◆ The problem ◆
The required output is a verbatim transcription of the listing, pictures excluded.

== Segment start ==

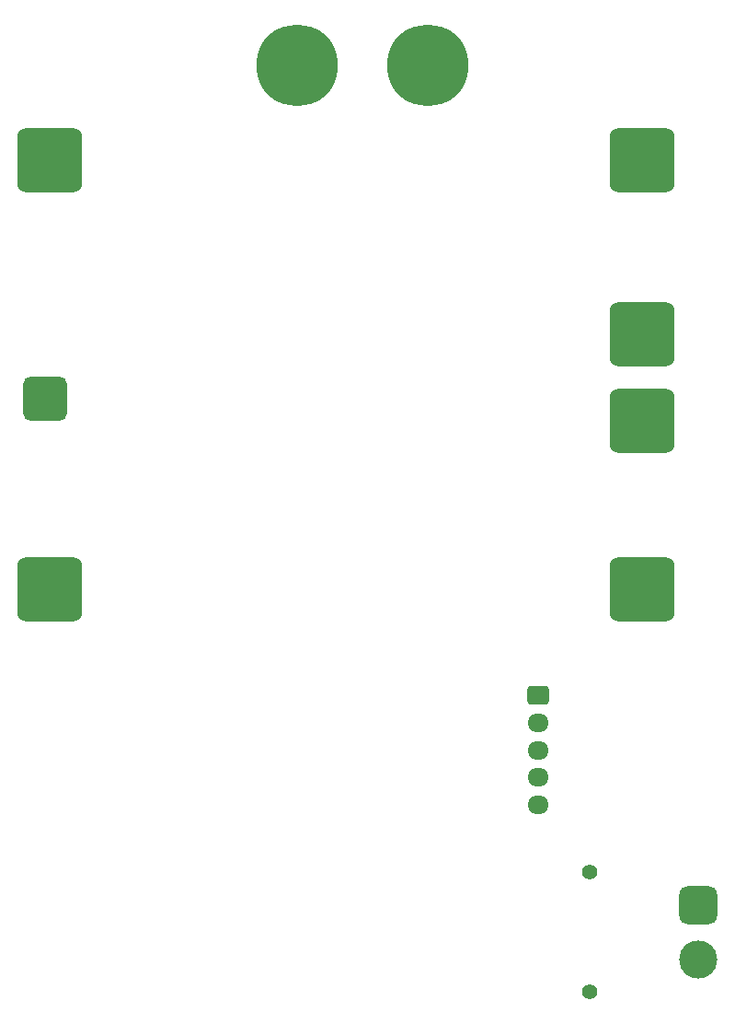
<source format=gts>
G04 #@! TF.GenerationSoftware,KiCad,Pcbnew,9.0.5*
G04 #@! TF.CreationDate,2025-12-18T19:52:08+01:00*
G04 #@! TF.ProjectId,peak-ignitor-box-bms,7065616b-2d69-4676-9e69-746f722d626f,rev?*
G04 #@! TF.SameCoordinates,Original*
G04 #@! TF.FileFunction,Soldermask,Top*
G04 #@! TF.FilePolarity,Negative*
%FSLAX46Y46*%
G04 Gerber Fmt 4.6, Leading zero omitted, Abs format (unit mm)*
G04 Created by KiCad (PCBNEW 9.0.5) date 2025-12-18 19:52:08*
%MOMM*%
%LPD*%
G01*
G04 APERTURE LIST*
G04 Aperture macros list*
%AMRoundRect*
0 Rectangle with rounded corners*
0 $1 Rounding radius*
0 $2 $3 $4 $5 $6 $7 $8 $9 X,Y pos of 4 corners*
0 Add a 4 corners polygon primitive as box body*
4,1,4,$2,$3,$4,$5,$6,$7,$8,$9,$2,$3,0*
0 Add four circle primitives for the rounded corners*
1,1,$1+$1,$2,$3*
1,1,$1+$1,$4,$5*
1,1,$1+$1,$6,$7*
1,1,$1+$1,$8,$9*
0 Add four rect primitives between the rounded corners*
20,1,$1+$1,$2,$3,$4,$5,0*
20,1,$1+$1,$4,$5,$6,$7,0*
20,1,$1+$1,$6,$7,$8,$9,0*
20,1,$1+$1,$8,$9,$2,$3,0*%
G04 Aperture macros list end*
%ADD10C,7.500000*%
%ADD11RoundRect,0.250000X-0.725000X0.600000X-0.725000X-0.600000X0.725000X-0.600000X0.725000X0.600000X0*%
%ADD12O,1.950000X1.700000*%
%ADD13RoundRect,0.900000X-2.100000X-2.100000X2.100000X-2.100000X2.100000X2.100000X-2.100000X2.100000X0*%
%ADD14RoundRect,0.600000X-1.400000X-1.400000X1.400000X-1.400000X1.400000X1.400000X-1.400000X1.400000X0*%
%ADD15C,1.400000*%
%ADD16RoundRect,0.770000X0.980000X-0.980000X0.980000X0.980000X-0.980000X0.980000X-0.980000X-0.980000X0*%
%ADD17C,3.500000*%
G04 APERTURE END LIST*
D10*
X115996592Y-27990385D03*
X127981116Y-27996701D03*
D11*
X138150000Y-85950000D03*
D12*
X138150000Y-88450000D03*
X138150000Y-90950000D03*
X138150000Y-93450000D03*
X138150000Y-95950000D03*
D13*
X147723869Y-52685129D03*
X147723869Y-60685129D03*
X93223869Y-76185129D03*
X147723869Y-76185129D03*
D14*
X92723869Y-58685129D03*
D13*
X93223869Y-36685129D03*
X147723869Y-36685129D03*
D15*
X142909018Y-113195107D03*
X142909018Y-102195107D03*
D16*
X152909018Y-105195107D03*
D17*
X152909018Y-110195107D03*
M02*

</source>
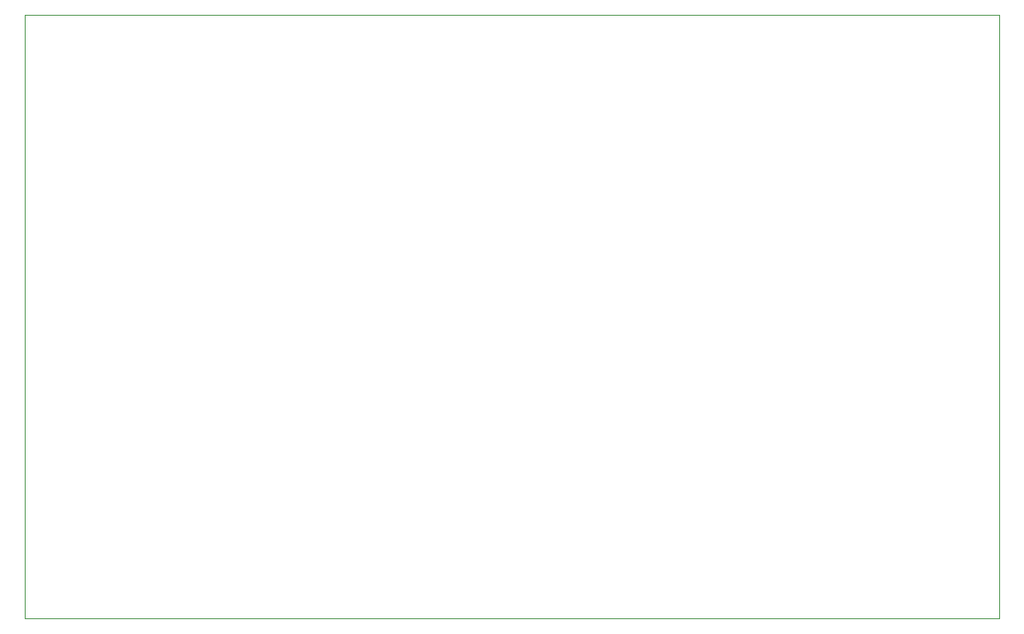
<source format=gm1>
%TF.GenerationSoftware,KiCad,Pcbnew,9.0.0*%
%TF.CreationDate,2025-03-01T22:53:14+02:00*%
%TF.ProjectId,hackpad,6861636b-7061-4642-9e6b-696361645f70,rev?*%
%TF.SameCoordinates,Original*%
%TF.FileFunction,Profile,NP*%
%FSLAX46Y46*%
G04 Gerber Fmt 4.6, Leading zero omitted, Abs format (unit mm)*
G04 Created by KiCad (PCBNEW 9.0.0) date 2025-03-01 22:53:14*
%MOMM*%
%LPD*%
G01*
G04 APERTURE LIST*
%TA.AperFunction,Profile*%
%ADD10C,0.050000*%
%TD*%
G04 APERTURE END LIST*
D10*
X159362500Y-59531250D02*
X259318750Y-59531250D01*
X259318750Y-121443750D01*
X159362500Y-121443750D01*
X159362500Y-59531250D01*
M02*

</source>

== Segment end ==

◆ Answer ◆
<source format=gts>
G04 #@! TF.GenerationSoftware,KiCad,Pcbnew,9.0.5*
G04 #@! TF.CreationDate,2025-12-18T19:52:08+01:00*
G04 #@! TF.ProjectId,peak-ignitor-box-bms,7065616b-2d69-4676-9e69-746f722d626f,rev?*
G04 #@! TF.SameCoordinates,Original*
G04 #@! TF.FileFunction,Soldermask,Top*
G04 #@! TF.FilePolarity,Negative*
%FSLAX46Y46*%
G04 Gerber Fmt 4.6, Leading zero omitted, Abs format (unit mm)*
G04 Created by KiCad (PCBNEW 9.0.5) date 2025-12-18 19:52:08*
%MOMM*%
%LPD*%
G01*
G04 APERTURE LIST*
G04 Aperture macros list*
%AMRoundRect*
0 Rectangle with rounded corners*
0 $1 Rounding radius*
0 $2 $3 $4 $5 $6 $7 $8 $9 X,Y pos of 4 corners*
0 Add a 4 corners polygon primitive as box body*
4,1,4,$2,$3,$4,$5,$6,$7,$8,$9,$2,$3,0*
0 Add four circle primitives for the rounded corners*
1,1,$1+$1,$2,$3*
1,1,$1+$1,$4,$5*
1,1,$1+$1,$6,$7*
1,1,$1+$1,$8,$9*
0 Add four rect primitives between the rounded corners*
20,1,$1+$1,$2,$3,$4,$5,0*
20,1,$1+$1,$4,$5,$6,$7,0*
20,1,$1+$1,$6,$7,$8,$9,0*
20,1,$1+$1,$8,$9,$2,$3,0*%
G04 Aperture macros list end*
%ADD10C,7.500000*%
%ADD11RoundRect,0.250000X-0.725000X0.600000X-0.725000X-0.600000X0.725000X-0.600000X0.725000X0.600000X0*%
%ADD12O,1.950000X1.700000*%
%ADD13RoundRect,0.900000X-2.100000X-2.100000X2.100000X-2.100000X2.100000X2.100000X-2.100000X2.100000X0*%
%ADD14RoundRect,0.600000X-1.400000X-1.400000X1.400000X-1.400000X1.400000X1.400000X-1.400000X1.400000X0*%
%ADD15C,1.400000*%
%ADD16RoundRect,0.770000X0.980000X-0.980000X0.980000X0.980000X-0.980000X0.980000X-0.980000X-0.980000X0*%
%ADD17C,3.500000*%
G04 APERTURE END LIST*
D10*
X115996592Y-27990385D03*
X127981116Y-27996701D03*
D11*
X138150000Y-85950000D03*
D12*
X138150000Y-88450000D03*
X138150000Y-90950000D03*
X138150000Y-93450000D03*
X138150000Y-95950000D03*
D13*
X147723869Y-52685129D03*
X147723869Y-60685129D03*
X93223869Y-76185129D03*
X147723869Y-76185129D03*
D14*
X92723869Y-58685129D03*
D13*
X93223869Y-36685129D03*
X147723869Y-36685129D03*
D15*
X142909018Y-113195107D03*
X142909018Y-102195107D03*
D16*
X152909018Y-105195107D03*
D17*
X152909018Y-110195107D03*
M02*

</source>
<source format=gm1>
%TF.GenerationSoftware,KiCad,Pcbnew,9.0.0*%
%TF.CreationDate,2025-03-01T22:53:14+02:00*%
%TF.ProjectId,hackpad,6861636b-7061-4642-9e6b-696361645f70,rev?*%
%TF.SameCoordinates,Original*%
%TF.FileFunction,Profile,NP*%
%FSLAX46Y46*%
G04 Gerber Fmt 4.6, Leading zero omitted, Abs format (unit mm)*
G04 Created by KiCad (PCBNEW 9.0.0) date 2025-03-01 22:53:14*
%MOMM*%
%LPD*%
G01*
G04 APERTURE LIST*
%TA.AperFunction,Profile*%
%ADD10C,0.050000*%
%TD*%
G04 APERTURE END LIST*
D10*
X159362500Y-59531250D02*
X259318750Y-59531250D01*
X259318750Y-121443750D01*
X159362500Y-121443750D01*
X159362500Y-59531250D01*
M02*

</source>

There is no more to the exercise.